(EXCERPT Opens)
Once the configuration file has been set-up, we will need a list of fits to be performed. An individual fit is identified by the experiment type, the session, the neuron ID, and the model configuation.

When testing different models (including different subset of task variables, changing knots location and density, etc.) one needs to only modify the configuration files, and update the list of fits appropriately. 

We will again organize the list of fits as a YAML file with the following categories:
 
- **experiment_ID**: string, experiment ID

- **session_ID**: string, session ID

- **neuron_num**: int, the neuron number (from 0 to N-1, whee N is the number of units in the session)

- **path_to_input**: string, the path to the input data

- **path_to_config**: string, the path to the configuration file

- **path_to_output**: string, the path to the output folder where results will be saved


In [None]:
# create and save the YAML with the fit list (1 fit only)
fit_dict = {
    'experiment_ID': ['exp_2D_spatial'],
    'session_ID': ['session_A'],
    'neuron_num': [0],
    'path_to_input': ['example_data_2D.npz'],
    'path_to_config': ['config_example_data.yml'],
    'path_to_output': ['.']
}
# save the yaml fit list
with open('fit_list_example_data.yml', 'w') as outfile:
    yaml.dump(fit_dict, outfile, default_flow_style=False)



### Load inputs, fit, and postprocess <a name="load-fit-save"></a>

 
The code below loads the input data, the configurations, fits the model, post-process, and save the results. The following lines of code are also saved as separate script in 'PGAM/utils/fit_from_config.py'

In [None]:
# import libs
import numpy as np
import sys, os

sys.path.append('src/PGAM/')

import GAM_library as gl
import gam_data_handlers as gdh
from post_processing import postprocess_results
import yaml
import statsmodels.api as sm
from scipy.io import savemat
from time import perf_counter

np.random.seed(4)

#################################################
# User defined input
#################################################

# frac of the trials used for fit eval
frac_eval = 0.2

# PATH to fit list
path_fit_list = 'fit_list_example_data.yml'

# save as mat
save_as_mat = True
#################################################


# load the job id (either as an input form the command line, or as a default value if not passed)
argv = sys.argv
if len(argv) == 2:  # assumes the script is run the command "python fit_from_config.py fit_num"
    fit_num = int(sys.argv[1]) - 1  # HPC job-array indices starts from 1.
else:
    fit_num = 0  # set a default value

# load fit info
with open(path_fit_list, 'r') as stream:
    fit_dict = yaml.safe_load(stream)
(EXCERPT Closes)
(GIVEN DATA Opens)
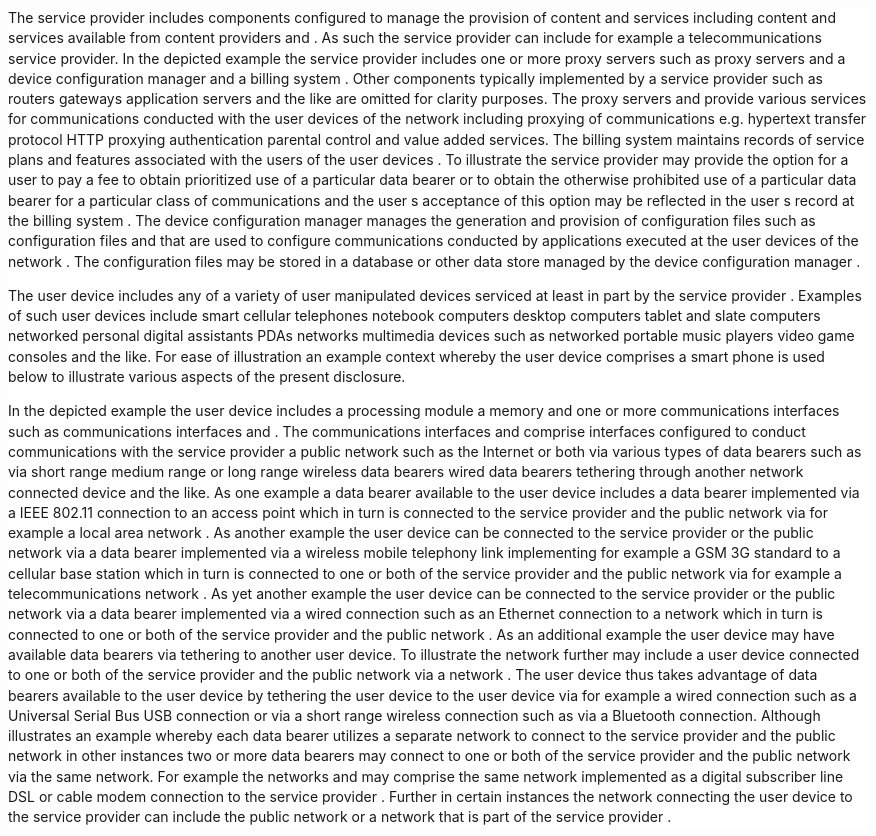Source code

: The service provider includes components configured to manage the provision of content and services including content and services available from content providers and . As such the service provider can include for example a telecommunications service provider. In the depicted example the service provider includes one or more proxy servers such as proxy servers and a device configuration manager and a billing system . Other components typically implemented by a service provider such as routers gateways application servers and the like are omitted for clarity purposes. The proxy servers and provide various services for communications conducted with the user devices of the network including proxying of communications e.g. hypertext transfer protocol HTTP proxying authentication parental control and value added services. The billing system maintains records of service plans and features associated with the users of the user devices . To illustrate the service provider may provide the option for a user to pay a fee to obtain prioritized use of a particular data bearer or to obtain the otherwise prohibited use of a particular data bearer for a particular class of communications and the user s acceptance of this option may be reflected in the user s record at the billing system . The device configuration manager manages the generation and provision of configuration files such as configuration files and that are used to configure communications conducted by applications executed at the user devices of the network . The configuration files may be stored in a database or other data store managed by the device configuration manager .

The user device includes any of a variety of user manipulated devices serviced at least in part by the service provider . Examples of such user devices include smart cellular telephones notebook computers desktop computers tablet and slate computers networked personal digital assistants PDAs networks multimedia devices such as networked portable music players video game consoles and the like. For ease of illustration an example context whereby the user device comprises a smart phone is used below to illustrate various aspects of the present disclosure.

In the depicted example the user device includes a processing module a memory and one or more communications interfaces such as communications interfaces and . The communications interfaces and comprise interfaces configured to conduct communications with the service provider a public network such as the Internet or both via various types of data bearers such as via short range medium range or long range wireless data bearers wired data bearers tethering through another network connected device and the like. As one example a data bearer available to the user device includes a data bearer implemented via a IEEE 802.11 connection to an access point which in turn is connected to the service provider and the public network via for example a local area network . As another example the user device can be connected to the service provider or the public network via a data bearer implemented via a wireless mobile telephony link implementing for example a GSM 3G standard to a cellular base station which in turn is connected to one or both of the service provider and the public network via for example a telecommunications network . As yet another example the user device can be connected to the service provider or the public network via a data bearer implemented via a wired connection such as an Ethernet connection to a network which in turn is connected to one or both of the service provider and the public network . As an additional example the user device may have available data bearers via tethering to another user device. To illustrate the network further may include a user device connected to one or both of the service provider and the public network via a network . The user device thus takes advantage of data bearers available to the user device by tethering the user device to the user device via for example a wired connection such as a Universal Serial Bus USB connection or via a short range wireless connection such as via a Bluetooth connection. Although illustrates an example whereby each data bearer utilizes a separate network to connect to the service provider and the public network in other instances two or more data bearers may connect to one or both of the service provider and the public network via the same network. For example the networks and may comprise the same network implemented as a digital subscriber line DSL or cable modem connection to the service provider . Further in certain instances the network connecting the user device to the service provider can include the public network or a network that is part of the service provider .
(GIVEN DATA Closes)
• **USING THE INFORMATION**:
a) Reproduce the passage of the PGAM fit-list excerpt starting at "# frac of the" and ending at "if not passed)".
b) Carry the PGAM fit-list excerpt forward from its final line.

• **RESPONSES PER TASK**:
a)
# frac of the trials used for fit eval
frac_eval = 0.2

# PATH to fit list
path_fit_list = 'fit_list_example_data.yml'

# save as mat
save_as_mat = True
#################################################


# load the job id (either as an input form the command line, or as a default value if not passed)

b)
# unpack the info and load the data
experiment_ID = fit_dict['experiment_ID'][fit_num]
session_ID = fit_dict['session_ID'][fit_num]
neuron_num = fit_dict['neuron_num'][fit_num]
path_to_input = fit_dict['path_to_input'][fit_num]
path_to_config = fit_dict['path_to_config'][fit_num]
path_out = fit_dict['path_to_output'][fit_num]

print('FIT INFO:\nEXP ID: %s\nSESSION ID: %s\nNEURON NUM: %d\nINPUT DATA PATH: %s\nCONFIG PATH: %s\n\n' % (
    experiment_ID, session_ID, neuron_num + 1, path_to_input, path_to_config))

# load & unpack data and config
data = np.load(path_to_input, allow_pickle=True)
counts = data['counts']
variables = data['variables']
variable_names = data['variable_names']
neu_names = data['neu_names']
trial_ids = data['trial_ids']
if 'neu_info' in data.keys():
    neu_info = data['neu_info'].all()
else:
    neu_info = {}

with open(path_to_config, 'r') as stream:
    config_dict = yaml.safe_load(stream)

# create a train and eval set (approximately with the right frac of trials)
train_trials = trial_ids % (np.round(1 / frac_eval)) != 0
eval_trials = ~train_trials

# create and populate the smooth handler object
sm_handler = gdh.smooths_handler()
for var in config_dict.keys():
    # if var == 'spatial_1':
    #     continue
    print('adding %s...' % var)
    # check if var is a neuron or a variable
    var_list = []
    for join_var in config_dict[var]['join_var']:
        if join_var in variable_names:
            x_var = np.squeeze(variables[:, np.array(variable_names) == join_var])
        elif join_var in neu_names:
            x_var = np.squeeze(counts[:, np.array(neu_names) == join_var])
        else:
            raise ValueError('Variable "%s" not found in the input data!' % var)
        var_list.append(x_var)

    knots = config_dict[var]['knots']

    if np.isscalar(knots):
        knots = None
    else:
        knots = np.array(knots)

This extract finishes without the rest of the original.